“Feeding the kitty” is a common point of discussion among full-time and part-time cruising folk. Maintaining the boat, adding or replacing equipment, living expenses, fuel, travel expenses … everything adds up and without a solid plan and/or regular income source, cruising can quickly become a memory instead of a way of life.
If you plan to remain in your home country, working is easy. Some folks we know maintain regular jobs, live aboard in a marina and sail away on weekends, holidays and vacations This is very restrictive, but they're still living on a boat. Others pick up casual work in the different ports they visit. If they have a specific skill, canvas work or rigging, for instance, they can usually pick up some work easily. Otherwise, a local chandlery or West Marine is usually hiring.

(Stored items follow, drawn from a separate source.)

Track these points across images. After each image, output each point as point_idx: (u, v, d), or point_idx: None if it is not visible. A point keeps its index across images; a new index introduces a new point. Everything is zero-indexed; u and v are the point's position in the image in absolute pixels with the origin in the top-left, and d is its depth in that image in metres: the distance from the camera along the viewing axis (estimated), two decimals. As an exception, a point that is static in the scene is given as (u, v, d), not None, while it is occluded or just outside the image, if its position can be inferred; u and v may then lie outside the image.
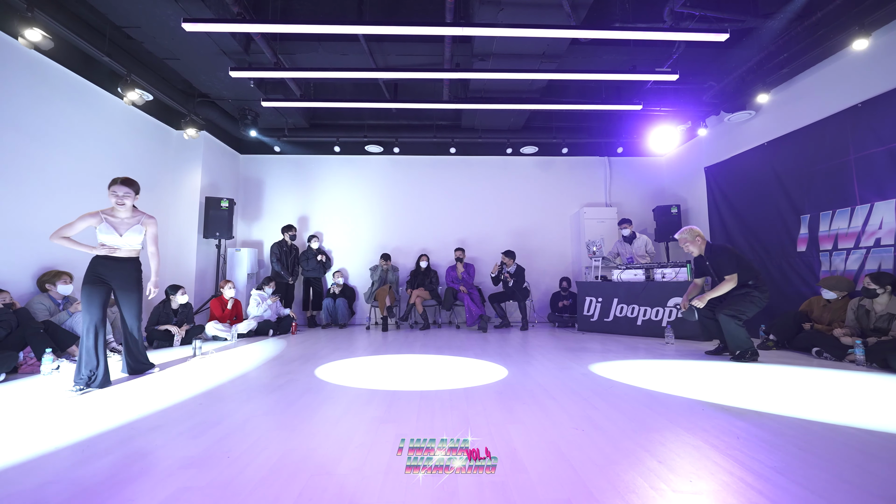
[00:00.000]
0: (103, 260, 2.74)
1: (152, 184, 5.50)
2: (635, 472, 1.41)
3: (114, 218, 2.77)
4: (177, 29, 3.86)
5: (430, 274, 6.34)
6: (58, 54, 4.04)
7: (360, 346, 4.43)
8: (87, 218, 2.69)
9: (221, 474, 1.41)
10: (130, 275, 2.83)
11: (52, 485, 1.35)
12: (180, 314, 4.56)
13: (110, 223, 2.74)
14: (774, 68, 4.66)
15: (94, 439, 1.75)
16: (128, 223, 2.79)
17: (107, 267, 2.73)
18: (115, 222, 2.76)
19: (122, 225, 2.77)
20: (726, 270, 3.48)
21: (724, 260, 3.51)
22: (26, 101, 3.82)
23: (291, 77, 5.06)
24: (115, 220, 2.77)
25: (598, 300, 5.34)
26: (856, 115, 4.01)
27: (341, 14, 4.62)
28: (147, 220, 2.88)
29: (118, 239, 2.74)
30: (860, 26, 3.72)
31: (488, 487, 1.31)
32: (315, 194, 7.10)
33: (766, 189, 5.03)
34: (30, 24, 3.47)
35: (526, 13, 3.94)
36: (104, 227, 2.72)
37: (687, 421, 1.92)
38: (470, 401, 2.27)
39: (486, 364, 3.32)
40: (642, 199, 7.18)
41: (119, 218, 2.78)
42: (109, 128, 4.77)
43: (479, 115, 6.16)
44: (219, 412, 2.11)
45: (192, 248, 5.82)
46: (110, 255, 2.74)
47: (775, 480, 1.34)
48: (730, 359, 3.44)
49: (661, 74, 4.48)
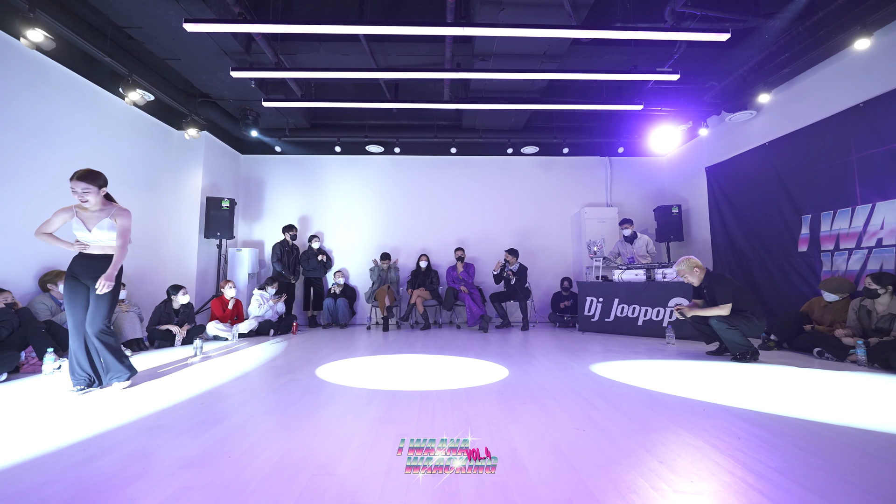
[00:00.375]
0: (78, 258, 2.59)
1: (153, 184, 5.51)
2: (636, 472, 1.41)
3: (85, 212, 2.58)
4: (178, 29, 3.87)
5: (431, 274, 6.34)
6: (59, 55, 4.05)
7: (361, 346, 4.43)
8: (61, 213, 2.55)
9: (222, 474, 1.41)
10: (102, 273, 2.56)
11: (54, 484, 1.35)
12: (181, 314, 4.57)
13: (80, 218, 2.56)
14: (776, 68, 4.66)
15: (96, 439, 1.75)
16: (97, 217, 2.58)
17: (80, 265, 2.58)
18: (86, 217, 2.57)
19: (91, 220, 2.57)
20: (721, 300, 3.49)
21: (720, 289, 3.50)
22: (28, 101, 3.83)
23: (292, 77, 5.06)
24: (85, 214, 2.58)
25: (598, 300, 5.34)
26: (857, 114, 4.00)
27: (342, 14, 4.62)
28: (118, 212, 2.63)
29: (88, 234, 2.56)
30: (862, 26, 3.72)
31: (489, 487, 1.31)
32: (316, 194, 7.10)
33: (767, 189, 5.02)
34: (31, 24, 3.48)
35: (527, 13, 3.94)
36: (76, 222, 2.55)
37: (688, 421, 1.92)
38: (471, 401, 2.27)
39: (486, 364, 3.32)
40: (643, 199, 7.17)
41: (89, 212, 2.58)
42: (111, 128, 4.78)
43: (479, 115, 6.16)
44: (220, 412, 2.11)
45: (192, 248, 5.83)
46: (84, 251, 2.58)
47: (776, 481, 1.34)
48: (731, 359, 3.44)
49: (662, 74, 4.48)
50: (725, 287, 3.49)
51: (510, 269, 5.94)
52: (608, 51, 4.83)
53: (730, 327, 3.39)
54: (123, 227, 2.61)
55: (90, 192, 2.52)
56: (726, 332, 3.41)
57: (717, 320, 3.45)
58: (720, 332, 3.45)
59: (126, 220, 2.62)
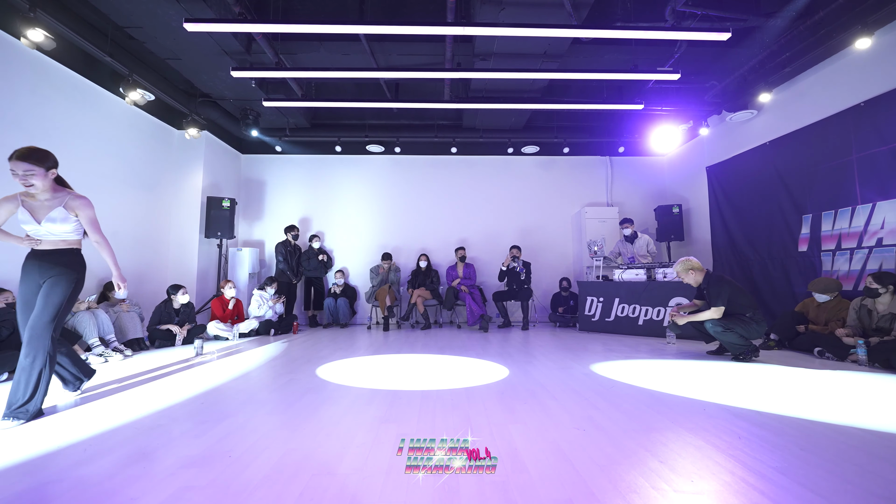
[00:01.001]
0: (30, 256, 2.16)
1: (154, 183, 5.51)
2: (637, 471, 1.41)
3: (32, 200, 2.12)
4: (178, 29, 3.86)
5: (431, 273, 6.34)
6: (60, 54, 4.05)
7: (362, 345, 4.44)
8: (4, 203, 2.09)
9: (223, 474, 1.41)
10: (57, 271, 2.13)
11: (55, 484, 1.36)
12: (182, 314, 4.57)
13: (27, 207, 2.10)
14: (776, 67, 4.65)
15: (96, 438, 1.75)
16: (47, 207, 2.12)
17: (32, 264, 2.14)
18: (33, 206, 2.11)
19: (39, 210, 2.11)
20: (714, 302, 3.46)
21: (715, 291, 3.47)
22: (28, 101, 3.83)
23: (293, 77, 5.06)
24: (32, 203, 2.11)
25: (599, 300, 5.33)
26: (858, 114, 3.99)
27: (343, 14, 4.62)
28: (74, 200, 2.16)
29: (37, 227, 2.11)
30: (862, 25, 3.71)
31: (489, 487, 1.31)
32: (316, 194, 7.10)
33: (767, 189, 5.01)
34: (32, 24, 3.48)
35: (527, 13, 3.94)
36: (23, 213, 2.10)
37: (688, 421, 1.92)
38: (471, 401, 2.27)
39: (487, 364, 3.32)
40: (644, 198, 7.17)
41: (37, 201, 2.12)
42: (111, 128, 4.78)
43: (480, 114, 6.15)
44: (220, 412, 2.12)
45: (193, 247, 5.83)
46: (36, 248, 2.15)
47: (777, 480, 1.34)
48: (731, 359, 3.43)
49: (662, 74, 4.48)
50: (721, 289, 3.47)
51: (519, 263, 5.96)
52: (609, 50, 4.82)
53: (725, 330, 3.37)
54: (90, 218, 2.21)
55: (34, 174, 2.04)
56: (722, 335, 3.40)
57: (712, 324, 3.43)
58: (716, 335, 3.44)
59: (88, 209, 2.20)
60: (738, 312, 3.44)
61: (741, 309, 3.44)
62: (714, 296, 3.48)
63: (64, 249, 2.18)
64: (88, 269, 2.32)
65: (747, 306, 3.45)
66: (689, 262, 3.71)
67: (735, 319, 3.40)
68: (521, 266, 5.94)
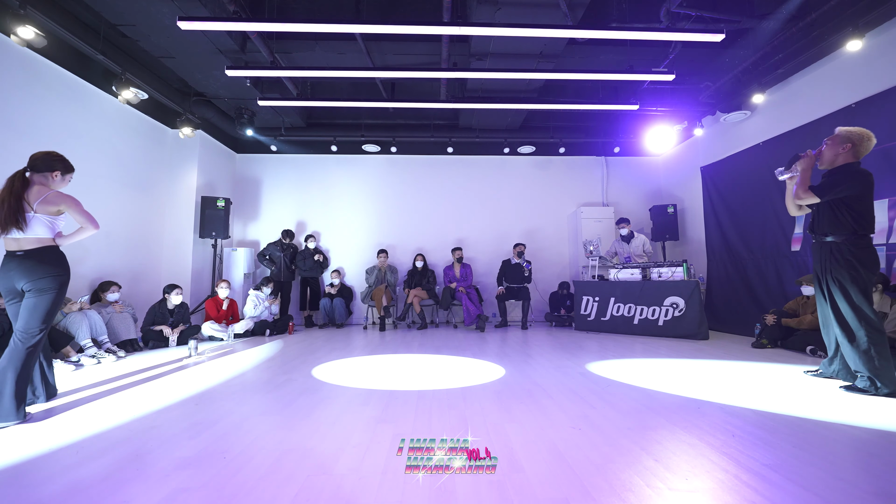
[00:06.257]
0: (8, 258, 2.06)
1: (148, 183, 5.46)
2: (632, 470, 1.42)
3: None
4: (172, 27, 3.83)
5: (428, 273, 6.34)
6: (51, 52, 4.00)
7: (358, 345, 4.43)
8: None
9: (218, 475, 1.40)
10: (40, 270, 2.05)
11: (49, 486, 1.34)
12: (176, 314, 4.54)
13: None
14: (770, 69, 4.69)
15: (91, 440, 1.74)
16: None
17: (9, 267, 2.05)
18: None
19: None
20: (837, 190, 2.41)
21: (846, 185, 2.44)
22: (19, 100, 3.78)
23: (288, 76, 5.04)
24: None
25: (595, 299, 5.35)
26: (850, 115, 4.03)
27: (338, 13, 4.61)
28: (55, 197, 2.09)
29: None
30: (854, 27, 3.75)
31: (486, 487, 1.31)
32: (312, 194, 7.07)
33: (761, 188, 5.05)
34: (22, 21, 3.43)
35: (523, 13, 3.94)
36: None
37: (683, 419, 1.93)
38: (468, 400, 2.27)
39: (483, 363, 3.33)
40: (639, 198, 7.20)
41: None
42: (104, 126, 4.74)
43: (476, 114, 6.16)
44: (215, 412, 2.10)
45: (188, 247, 5.79)
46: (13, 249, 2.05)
47: (770, 478, 1.35)
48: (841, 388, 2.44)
49: (657, 74, 4.50)
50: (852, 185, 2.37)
51: (523, 260, 5.98)
52: (604, 51, 4.84)
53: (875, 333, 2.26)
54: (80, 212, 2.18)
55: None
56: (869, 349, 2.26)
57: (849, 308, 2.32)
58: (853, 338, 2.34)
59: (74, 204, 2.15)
60: (859, 233, 2.35)
61: (862, 226, 2.35)
62: (838, 186, 2.37)
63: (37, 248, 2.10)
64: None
65: (869, 225, 2.38)
66: (861, 131, 2.53)
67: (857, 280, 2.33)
68: (526, 262, 5.96)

Sailing out of your home country, however, poses a whole other set of issues if you plan to work. First of all, unless you have a work visa, it's usually against the law to work in other countries. Again, if you have a specific trade you can sometimes offer it to other yachties. We've met dentists, barbers, vets, and riggers who sell their services to other cruisers. Some artists create jewelry and artwork to sell along the way. We've met some consultants and full-time writers who work from their boats. Communication is sometimes an issue, but with a little foresight, they manage. Some cruisers have found casual work in foreign ports and get paid “under the table”, but it's not something you can rely on.
That said, seasonal work, like fruit picking for instance, can provide a short-term, legal influx of cash if you're physically willing and able. Teaching English might also be a valid alternative, although when I taught English in Ecuador, it was gratis.
A growing number of folks we've met, cruise for half a year, leave their boats in a local marina and go home to work. After all, there's usually a good season for sailing and a bad season, no matter where we go. Go home for hurricane/cyclone/rainy season and work. Come back when the weather is fair, the sailing is good and the kitty has been replenished.
As an electrical engineer, David has helped innumerable other boats with electrical problems, but he's never felt comfortable charging people for his services. Cruisers help other cruisers. There's not usually any financial remuneration involved. Any work he's done ashore fixing generators and solar panels is all gratis to the local community. We get paid in friendship, fresh fruits and veggies and sometimes lobsters. These feed us, but not the kitty. Don't count on other cruisers as a good income source. We're a rather parsimonious lot by nature.
We do write articles for several sailing magazines and get paid for them. Marcie sells photographs once in awhile. Neither of these provide enough to live on. So... do we work along the way. No. We bought our boat outright, paid off all debt before leaving to cruise, had adequate savings and stick to a reasonable budget. Recently, we've started collecting Social Security. It's not much, but the kitty loves it.